:: TASK DETAILS ::
In your copy, set down the entries exactly and exclude the pictures.
========
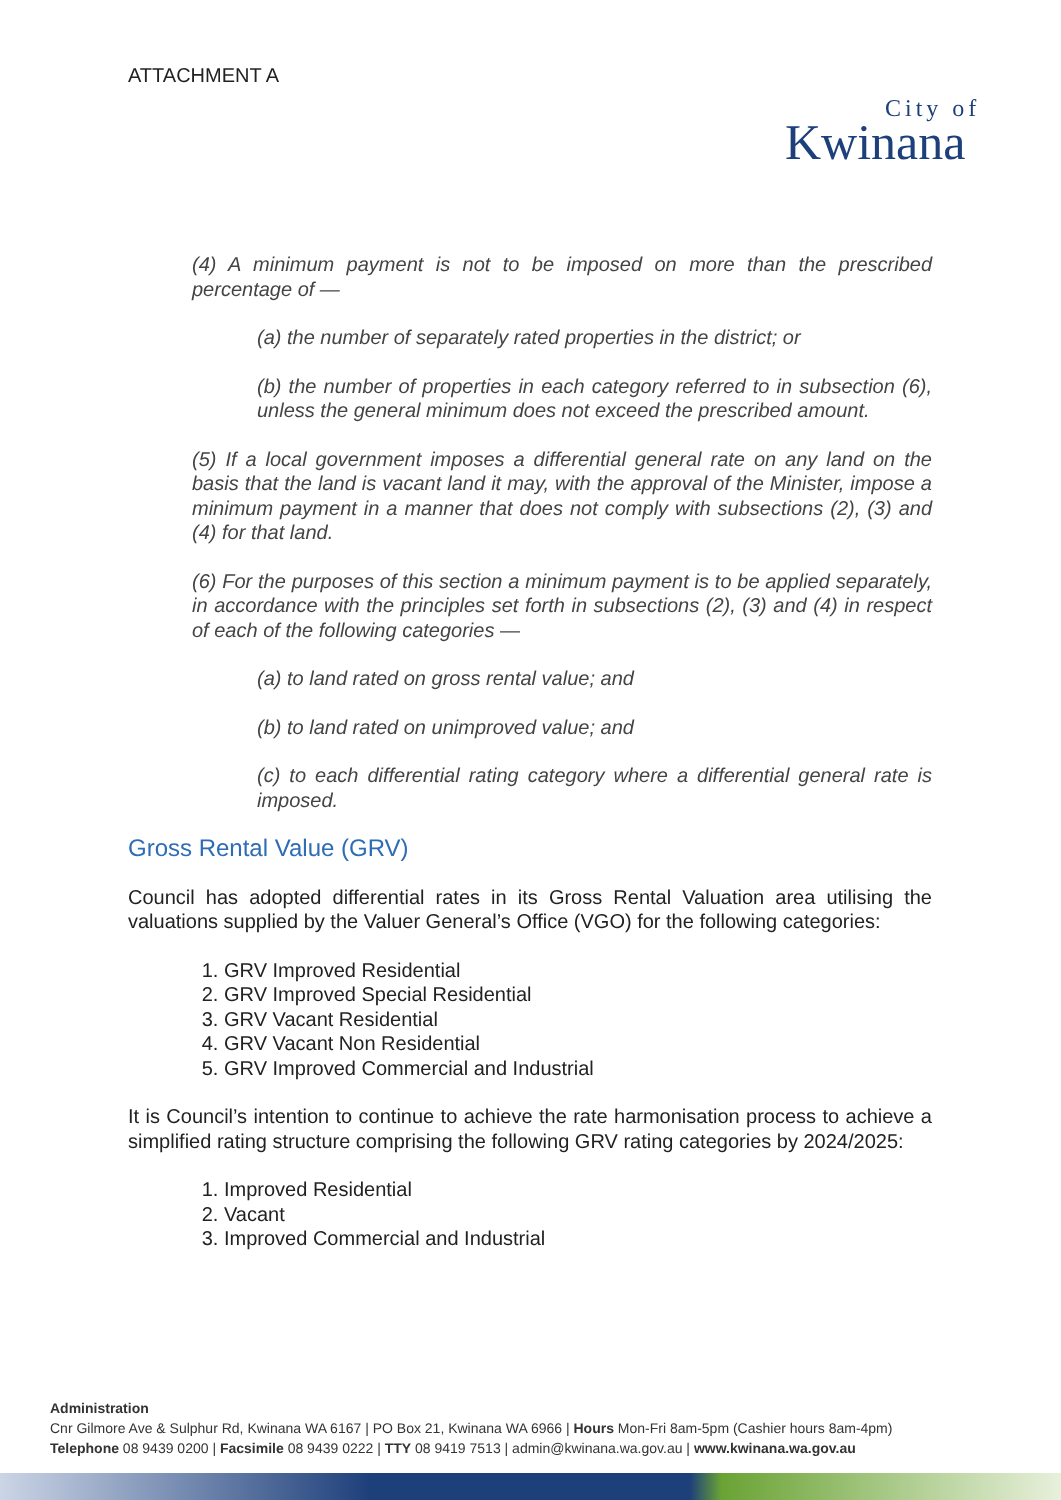ATTACHMENT A
City of
Kwinana
(4) A minimum payment is not to be imposed on more than the prescribed percentage of —
(a) the number of separately rated properties in the district; or
(b) the number of properties in each category referred to in subsection (6), unless the general minimum does not exceed the prescribed amount.
(5) If a local government imposes a differential general rate on any land on the basis that the land is vacant land it may, with the approval of the Minister, impose a minimum payment in a manner that does not comply with subsections (2), (3) and (4) for that land.
(6) For the purposes of this section a minimum payment is to be applied separately, in accordance with the principles set forth in subsections (2), (3) and (4) in respect of each of the following categories —
(a) to land rated on gross rental value; and
(b) to land rated on unimproved value; and
(c) to each differential rating category where a differential general rate is imposed.
Gross Rental Value (GRV)
Council has adopted differential rates in its Gross Rental Valuation area utilising the valuations supplied by the Valuer General’s Office (VGO) for the following categories:
1. GRV Improved Residential
2. GRV Improved Special Residential
3. GRV Vacant Residential
4. GRV Vacant Non Residential
5. GRV Improved Commercial and Industrial
It is Council’s intention to continue to achieve the rate harmonisation process to achieve a simplified rating structure comprising the following GRV rating categories by 2024/2025:
1. Improved Residential
2. Vacant
3. Improved Commercial and Industrial
Administration
Cnr Gilmore Ave & Sulphur Rd, Kwinana WA 6167 | PO Box 21, Kwinana WA 6966 | Hours Mon-Fri 8am-5pm (Cashier hours 8am-4pm)
Telephone 08 9439 0200 | Facsimile 08 9439 0222 | TTY 08 9419 7513 | admin@kwinana.wa.gov.au | www.kwinana.wa.gov.au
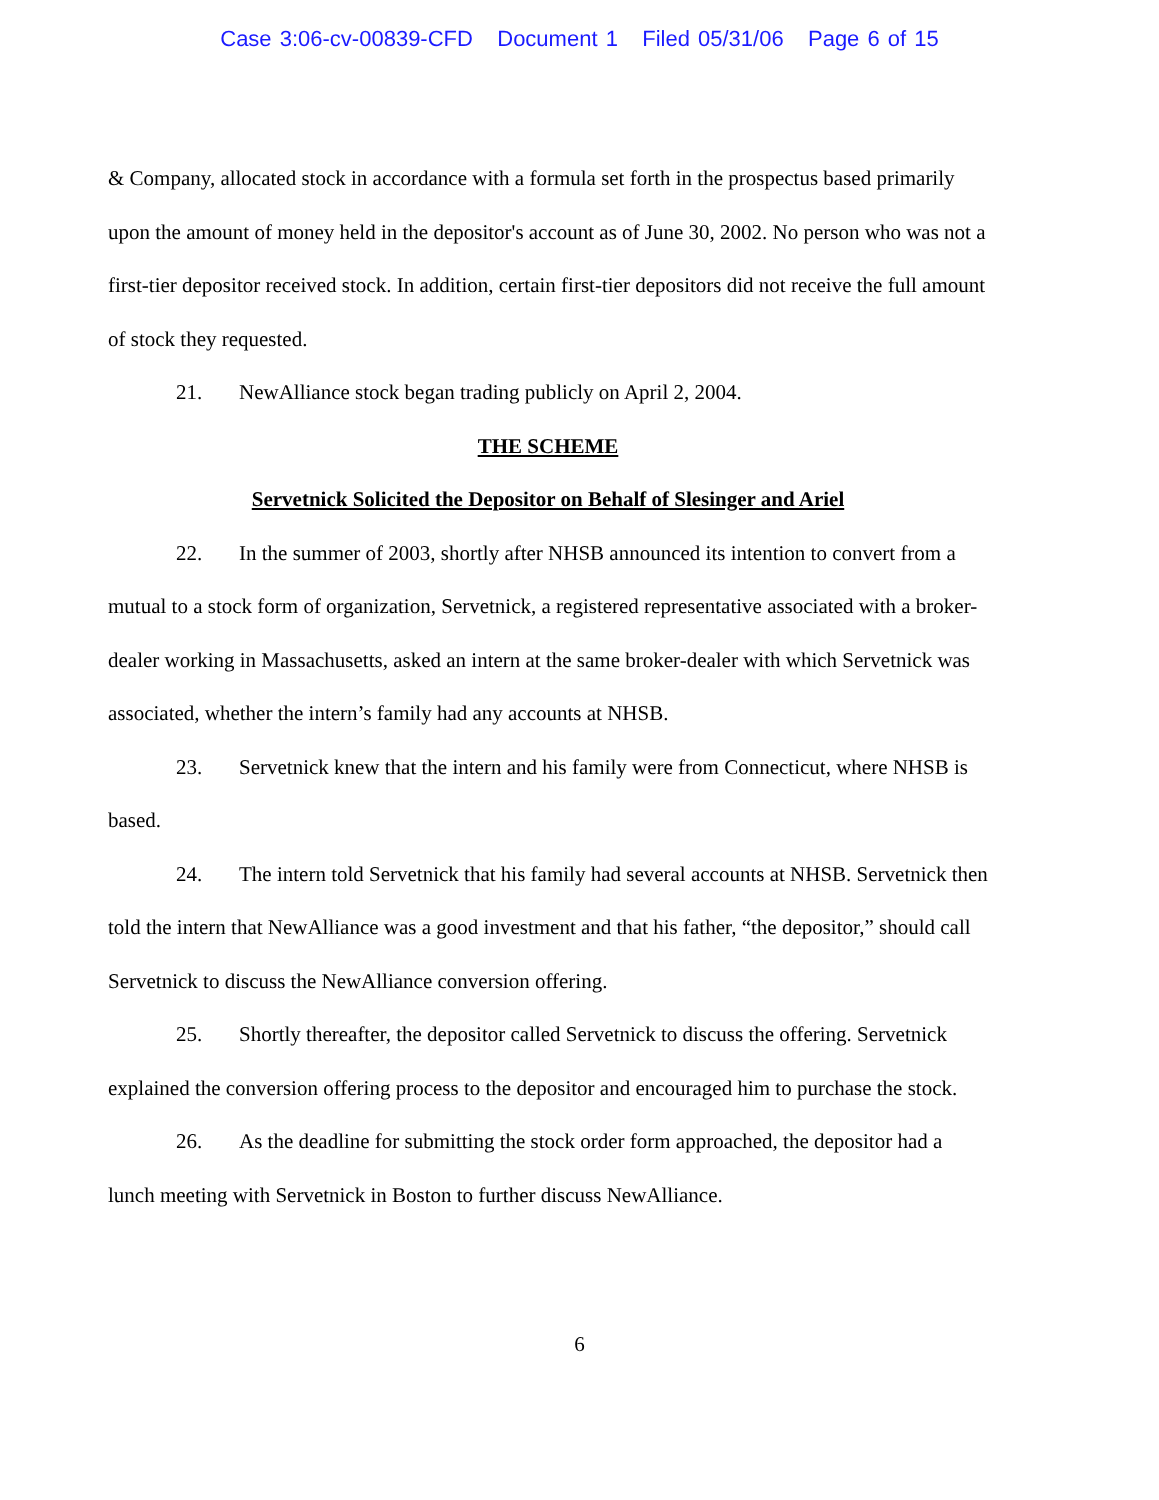Case 3:06-cv-00839-CFD Document 1 Filed 05/31/06 Page 6 of 15
& Company, allocated stock in accordance with a formula set forth in the prospectus based primarily upon the amount of money held in the depositor's account as of June 30, 2002. No person who was not a first-tier depositor received stock. In addition, certain first-tier depositors did not receive the full amount of stock they requested.
21. NewAlliance stock began trading publicly on April 2, 2004.
THE SCHEME
Servetnick Solicited the Depositor on Behalf of Slesinger and Ariel
22. In the summer of 2003, shortly after NHSB announced its intention to convert from a mutual to a stock form of organization, Servetnick, a registered representative associated with a broker-dealer working in Massachusetts, asked an intern at the same broker-dealer with which Servetnick was associated, whether the intern’s family had any accounts at NHSB.
23. Servetnick knew that the intern and his family were from Connecticut, where NHSB is based.
24. The intern told Servetnick that his family had several accounts at NHSB. Servetnick then told the intern that NewAlliance was a good investment and that his father, “the depositor,” should call Servetnick to discuss the NewAlliance conversion offering.
25. Shortly thereafter, the depositor called Servetnick to discuss the offering. Servetnick explained the conversion offering process to the depositor and encouraged him to purchase the stock.
26. As the deadline for submitting the stock order form approached, the depositor had a lunch meeting with Servetnick in Boston to further discuss NewAlliance.
6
========
:: ANSWER TO THE EXERCISE ::
ATTACHMENT A
City of
Kwinana
(4) A minimum payment is not to be imposed on more than the prescribed percentage of —
(a) the number of separately rated properties in the district; or
(b) the number of properties in each category referred to in subsection (6), unless the general minimum does not exceed the prescribed amount.
(5) If a local government imposes a differential general rate on any land on the basis that the land is vacant land it may, with the approval of the Minister, impose a minimum payment in a manner that does not comply with subsections (2), (3) and (4) for that land.
(6) For the purposes of this section a minimum payment is to be applied separately, in accordance with the principles set forth in subsections (2), (3) and (4) in respect of each of the following categories —
(a) to land rated on gross rental value; and
(b) to land rated on unimproved value; and
(c) to each differential rating category where a differential general rate is imposed.
Gross Rental Value (GRV)
Council has adopted differential rates in its Gross Rental Valuation area utilising the valuations supplied by the Valuer General’s Office (VGO) for the following categories:
1. GRV Improved Residential
2. GRV Improved Special Residential
3. GRV Vacant Residential
4. GRV Vacant Non Residential
5. GRV Improved Commercial and Industrial
It is Council’s intention to continue to achieve the rate harmonisation process to achieve a simplified rating structure comprising the following GRV rating categories by 2024/2025:
1. Improved Residential
2. Vacant
3. Improved Commercial and Industrial
Administration
Cnr Gilmore Ave & Sulphur Rd, Kwinana WA 6167 | PO Box 21, Kwinana WA 6966 | Hours Mon-Fri 8am-5pm (Cashier hours 8am-4pm)
Telephone 08 9439 0200 | Facsimile 08 9439 0222 | TTY 08 9419 7513 | admin@kwinana.wa.gov.au | www.kwinana.wa.gov.au
Case 3:06-cv-00839-CFD Document 1 Filed 05/31/06 Page 6 of 15
& Company, allocated stock in accordance with a formula set forth in the prospectus based primarily upon the amount of money held in the depositor's account as of June 30, 2002. No person who was not a first-tier depositor received stock. In addition, certain first-tier depositors did not receive the full amount of stock they requested.
21. NewAlliance stock began trading publicly on April 2, 2004.
THE SCHEME
Servetnick Solicited the Depositor on Behalf of Slesinger and Ariel
22. In the summer of 2003, shortly after NHSB announced its intention to convert from a mutual to a stock form of organization, Servetnick, a registered representative associated with a broker-dealer working in Massachusetts, asked an intern at the same broker-dealer with which Servetnick was associated, whether the intern’s family had any accounts at NHSB.
23. Servetnick knew that the intern and his family were from Connecticut, where NHSB is based.
24. The intern told Servetnick that his family had several accounts at NHSB. Servetnick then told the intern that NewAlliance was a good investment and that his father, “the depositor,” should call Servetnick to discuss the NewAlliance conversion offering.
25. Shortly thereafter, the depositor called Servetnick to discuss the offering. Servetnick explained the conversion offering process to the depositor and encouraged him to purchase the stock.
26. As the deadline for submitting the stock order form approached, the depositor had a lunch meeting with Servetnick in Boston to further discuss NewAlliance.
6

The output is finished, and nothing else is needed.